Given the records below, would you repeat exactly the lines that begin at the one containing "Table 2. Physical" and end at the one containing "Figure 15. Start-up", inclusive?

- - - - -

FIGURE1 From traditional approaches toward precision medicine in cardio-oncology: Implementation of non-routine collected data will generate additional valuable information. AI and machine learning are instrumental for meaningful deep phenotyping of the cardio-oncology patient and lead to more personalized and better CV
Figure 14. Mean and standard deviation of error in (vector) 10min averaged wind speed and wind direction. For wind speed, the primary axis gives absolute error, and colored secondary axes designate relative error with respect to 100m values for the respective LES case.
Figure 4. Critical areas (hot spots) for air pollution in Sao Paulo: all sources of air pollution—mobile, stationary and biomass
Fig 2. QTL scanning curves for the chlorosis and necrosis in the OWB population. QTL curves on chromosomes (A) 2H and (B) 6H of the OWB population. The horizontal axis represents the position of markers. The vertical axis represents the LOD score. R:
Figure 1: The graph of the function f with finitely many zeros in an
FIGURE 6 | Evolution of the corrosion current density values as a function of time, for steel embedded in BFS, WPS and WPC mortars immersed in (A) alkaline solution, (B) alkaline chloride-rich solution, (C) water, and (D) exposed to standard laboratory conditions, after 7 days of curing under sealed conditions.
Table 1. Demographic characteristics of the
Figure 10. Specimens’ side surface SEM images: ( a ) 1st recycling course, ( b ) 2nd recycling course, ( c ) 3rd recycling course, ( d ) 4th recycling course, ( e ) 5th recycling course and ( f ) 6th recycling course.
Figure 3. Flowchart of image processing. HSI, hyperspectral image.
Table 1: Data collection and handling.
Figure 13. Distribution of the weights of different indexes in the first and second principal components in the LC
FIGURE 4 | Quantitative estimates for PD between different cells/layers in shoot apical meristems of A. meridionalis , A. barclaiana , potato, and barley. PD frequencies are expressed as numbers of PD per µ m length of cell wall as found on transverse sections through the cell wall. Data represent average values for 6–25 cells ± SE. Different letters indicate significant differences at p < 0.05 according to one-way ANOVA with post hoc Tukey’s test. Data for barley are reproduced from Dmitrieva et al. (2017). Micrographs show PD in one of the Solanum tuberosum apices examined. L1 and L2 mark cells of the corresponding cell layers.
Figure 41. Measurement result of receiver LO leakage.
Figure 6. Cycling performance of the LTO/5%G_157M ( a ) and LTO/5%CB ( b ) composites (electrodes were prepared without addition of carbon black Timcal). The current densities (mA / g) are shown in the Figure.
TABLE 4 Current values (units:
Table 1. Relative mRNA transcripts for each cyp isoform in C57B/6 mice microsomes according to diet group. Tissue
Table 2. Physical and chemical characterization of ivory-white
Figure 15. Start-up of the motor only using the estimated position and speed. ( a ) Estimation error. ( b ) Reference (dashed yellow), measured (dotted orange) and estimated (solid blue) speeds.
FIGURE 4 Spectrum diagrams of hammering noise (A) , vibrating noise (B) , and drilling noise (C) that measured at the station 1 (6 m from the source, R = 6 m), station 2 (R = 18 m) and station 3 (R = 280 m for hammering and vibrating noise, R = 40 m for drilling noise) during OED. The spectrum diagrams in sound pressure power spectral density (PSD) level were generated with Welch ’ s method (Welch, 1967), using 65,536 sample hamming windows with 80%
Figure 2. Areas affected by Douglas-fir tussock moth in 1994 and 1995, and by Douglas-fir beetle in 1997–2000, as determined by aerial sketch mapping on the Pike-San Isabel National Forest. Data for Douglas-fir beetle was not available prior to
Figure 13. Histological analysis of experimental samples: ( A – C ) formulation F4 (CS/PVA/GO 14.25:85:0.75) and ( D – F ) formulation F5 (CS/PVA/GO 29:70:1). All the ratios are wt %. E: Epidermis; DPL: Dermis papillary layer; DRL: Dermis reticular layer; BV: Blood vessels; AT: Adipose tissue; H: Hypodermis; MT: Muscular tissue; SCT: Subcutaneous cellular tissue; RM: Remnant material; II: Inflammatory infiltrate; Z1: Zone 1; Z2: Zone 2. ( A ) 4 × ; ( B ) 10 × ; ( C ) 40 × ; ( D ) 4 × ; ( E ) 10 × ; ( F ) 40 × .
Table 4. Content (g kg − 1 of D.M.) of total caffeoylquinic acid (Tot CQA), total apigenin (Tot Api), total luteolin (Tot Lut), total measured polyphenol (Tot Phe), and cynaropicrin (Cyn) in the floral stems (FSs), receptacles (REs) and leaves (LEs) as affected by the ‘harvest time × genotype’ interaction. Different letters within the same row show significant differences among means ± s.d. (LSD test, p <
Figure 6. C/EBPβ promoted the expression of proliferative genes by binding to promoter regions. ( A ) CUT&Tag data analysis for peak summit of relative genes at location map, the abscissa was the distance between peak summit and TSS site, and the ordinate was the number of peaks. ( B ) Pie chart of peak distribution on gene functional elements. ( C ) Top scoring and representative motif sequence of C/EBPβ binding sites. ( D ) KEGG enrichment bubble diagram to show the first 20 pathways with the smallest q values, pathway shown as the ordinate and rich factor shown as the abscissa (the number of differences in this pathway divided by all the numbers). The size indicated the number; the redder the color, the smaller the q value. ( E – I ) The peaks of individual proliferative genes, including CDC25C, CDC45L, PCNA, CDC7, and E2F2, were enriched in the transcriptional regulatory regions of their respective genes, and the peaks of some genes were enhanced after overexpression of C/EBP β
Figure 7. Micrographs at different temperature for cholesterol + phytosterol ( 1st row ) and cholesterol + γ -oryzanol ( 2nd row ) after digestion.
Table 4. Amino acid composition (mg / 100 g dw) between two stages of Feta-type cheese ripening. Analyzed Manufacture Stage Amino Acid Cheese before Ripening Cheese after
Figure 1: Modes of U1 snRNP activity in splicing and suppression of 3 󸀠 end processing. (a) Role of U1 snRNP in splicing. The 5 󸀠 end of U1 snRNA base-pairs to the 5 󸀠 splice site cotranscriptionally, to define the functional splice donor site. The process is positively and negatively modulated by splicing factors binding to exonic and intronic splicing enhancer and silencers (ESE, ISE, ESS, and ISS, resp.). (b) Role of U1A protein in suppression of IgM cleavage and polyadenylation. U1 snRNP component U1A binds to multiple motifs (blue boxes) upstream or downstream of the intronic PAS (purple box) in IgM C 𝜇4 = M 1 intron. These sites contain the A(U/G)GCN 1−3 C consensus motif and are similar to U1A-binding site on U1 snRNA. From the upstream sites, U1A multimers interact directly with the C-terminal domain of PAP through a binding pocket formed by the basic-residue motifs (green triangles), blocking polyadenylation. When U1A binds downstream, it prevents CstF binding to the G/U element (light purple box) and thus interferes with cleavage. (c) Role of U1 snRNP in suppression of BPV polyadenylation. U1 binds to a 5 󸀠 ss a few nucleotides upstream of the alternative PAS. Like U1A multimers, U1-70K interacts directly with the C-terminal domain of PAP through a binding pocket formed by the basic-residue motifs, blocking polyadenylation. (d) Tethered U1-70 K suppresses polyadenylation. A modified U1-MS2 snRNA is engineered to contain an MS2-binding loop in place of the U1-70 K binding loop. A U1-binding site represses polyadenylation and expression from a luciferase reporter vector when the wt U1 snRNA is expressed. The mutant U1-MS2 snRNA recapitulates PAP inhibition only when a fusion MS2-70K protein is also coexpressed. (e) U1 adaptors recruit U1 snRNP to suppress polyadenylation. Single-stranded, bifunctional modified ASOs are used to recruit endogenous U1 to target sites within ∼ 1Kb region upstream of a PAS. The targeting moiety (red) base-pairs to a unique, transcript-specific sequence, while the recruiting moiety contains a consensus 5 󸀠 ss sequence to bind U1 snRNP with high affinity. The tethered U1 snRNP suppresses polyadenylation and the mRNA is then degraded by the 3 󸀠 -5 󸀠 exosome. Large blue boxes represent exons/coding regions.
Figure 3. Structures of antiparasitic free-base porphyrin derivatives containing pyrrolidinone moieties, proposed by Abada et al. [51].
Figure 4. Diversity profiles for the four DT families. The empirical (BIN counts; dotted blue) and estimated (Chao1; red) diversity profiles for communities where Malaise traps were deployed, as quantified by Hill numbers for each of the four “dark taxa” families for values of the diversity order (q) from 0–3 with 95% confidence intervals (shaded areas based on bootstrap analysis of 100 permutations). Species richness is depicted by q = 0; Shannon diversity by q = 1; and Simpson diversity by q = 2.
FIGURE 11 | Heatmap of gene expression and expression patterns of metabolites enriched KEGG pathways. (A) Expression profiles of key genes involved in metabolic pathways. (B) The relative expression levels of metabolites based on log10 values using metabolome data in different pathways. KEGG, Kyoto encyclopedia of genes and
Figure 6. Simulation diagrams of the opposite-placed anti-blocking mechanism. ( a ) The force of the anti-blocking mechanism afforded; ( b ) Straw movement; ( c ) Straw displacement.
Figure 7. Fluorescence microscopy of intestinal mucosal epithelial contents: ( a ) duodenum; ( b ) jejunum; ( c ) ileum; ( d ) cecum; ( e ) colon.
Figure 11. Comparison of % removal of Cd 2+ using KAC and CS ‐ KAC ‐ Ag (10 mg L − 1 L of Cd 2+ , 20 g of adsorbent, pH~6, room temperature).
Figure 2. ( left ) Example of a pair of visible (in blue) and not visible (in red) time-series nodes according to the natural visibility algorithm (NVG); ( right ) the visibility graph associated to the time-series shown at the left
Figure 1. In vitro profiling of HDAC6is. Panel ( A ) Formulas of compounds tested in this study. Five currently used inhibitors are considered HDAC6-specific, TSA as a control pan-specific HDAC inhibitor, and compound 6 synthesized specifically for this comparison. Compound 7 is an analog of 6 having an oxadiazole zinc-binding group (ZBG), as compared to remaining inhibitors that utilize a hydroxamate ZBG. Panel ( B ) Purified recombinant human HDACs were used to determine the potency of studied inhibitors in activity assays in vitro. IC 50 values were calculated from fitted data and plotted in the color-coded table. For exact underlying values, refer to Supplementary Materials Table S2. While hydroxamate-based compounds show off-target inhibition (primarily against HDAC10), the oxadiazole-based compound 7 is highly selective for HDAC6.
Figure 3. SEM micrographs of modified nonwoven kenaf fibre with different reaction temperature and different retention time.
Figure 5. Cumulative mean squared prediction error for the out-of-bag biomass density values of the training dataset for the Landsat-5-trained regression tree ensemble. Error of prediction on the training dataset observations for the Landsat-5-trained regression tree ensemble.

- - - - -

Solution to the problem
Table 2. Physical and chemical characterization of ivory-white
Figure 15. Start-up of the motor only using the estimated position and speed. ( a ) Estimation error. ( b ) Reference (dashed yellow), measured (dotted orange) and estimated (solid blue) speeds.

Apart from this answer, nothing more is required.